Gabon : le Synamag dénonce une justice punie mais délaissée par l’État
Le Syndicat national des magistrats du Gabon (Synamag) a appelé, ce mercredi 2 septembre 2026, l’ensemble des membres de leur corporation à un réveil face aux accusations tous azimuts qui leur sont faites. Dans ledit communiqué, le Président Landry Abaga Essono dresse un constat amer de l’état de la justice gabonaise. Un secteur prisonnier de l’irresponsabilité de l’État qui aurait des effets néfastes sur le rendement des magistrats.
Dans la presse, il ne se passe plus un jour sans que la justice gabonaise soit pointée du doigt. À l’instar d’un esprit saint, les magistrats spécifiquement, sont cloués au pilori pour leurs actions, leurs inactions et même par intentions. Autrement dit, l’enfer dans le mauvais fonctionnement du pays c’est le magistrat. Las de ce discours dégradant, Landry Abaga Essono appelle l’opinion à disséquer leur secteur d’activité avant de porter tout jugement sur leur présumée inefficacité.
Le Synamag appelle à la réserve dans le jugement !
Le Synamag évoque dans son communiqué d’abord le dénuement matériel des juridictions.
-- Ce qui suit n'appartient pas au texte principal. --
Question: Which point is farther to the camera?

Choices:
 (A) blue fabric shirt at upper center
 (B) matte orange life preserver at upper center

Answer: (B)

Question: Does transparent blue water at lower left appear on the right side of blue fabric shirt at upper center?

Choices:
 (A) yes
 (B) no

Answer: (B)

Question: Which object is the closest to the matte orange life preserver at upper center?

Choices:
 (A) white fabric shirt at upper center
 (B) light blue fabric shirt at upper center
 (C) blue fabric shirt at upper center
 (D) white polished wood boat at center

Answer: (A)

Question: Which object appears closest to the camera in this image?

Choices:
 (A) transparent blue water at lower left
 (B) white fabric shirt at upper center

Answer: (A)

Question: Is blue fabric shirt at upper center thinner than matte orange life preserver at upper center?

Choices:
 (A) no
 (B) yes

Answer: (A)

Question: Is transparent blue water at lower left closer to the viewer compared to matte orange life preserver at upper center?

Selon Landry Abaga Essono, hormis le palais de justice de Libreville récemment rénové, aucun autre bâtiment judiciaire n’a été modernisé. Et ce, malgré une promesse gouvernementale vieille d’un an. Occasion pour le Président dudit syndicat de s’interroger sur les sanctions prononcées le 25 août par le Conseil de discipline.
L’organe chargé de juger les fautes professionnelles des magistrats auraient prononcé, « certaines peines disproportionnées ». Aussi, le Synamag se dit prêt à accompagner les magistrats radiés devant le Conseil d’État, la plus haute juridiction administrative, pour contester ces décisions. Autre grief, le retard du Conseil supérieur de la magistrature (CSM). Seule instance habilitée à décider des affectations et de la carrière des juges. Un rendez-vous prévu pour juillet 2026 puis reporté sine die.
Une situation à incidence directe sur le logement et la scolarité de leurs enfants qui reprennent les cours dans peu. Autre point non négligeable, le défaut d’adoption des textes d’application du statut des magistrats et le manque de sécurité. L’illustration a été faite par une tentative d’immolation au palais de justice de Libreville et un incident à Mouila. Que dire de la gestion opaque des recettes issues du casier judiciaire et du Greffe du commerce.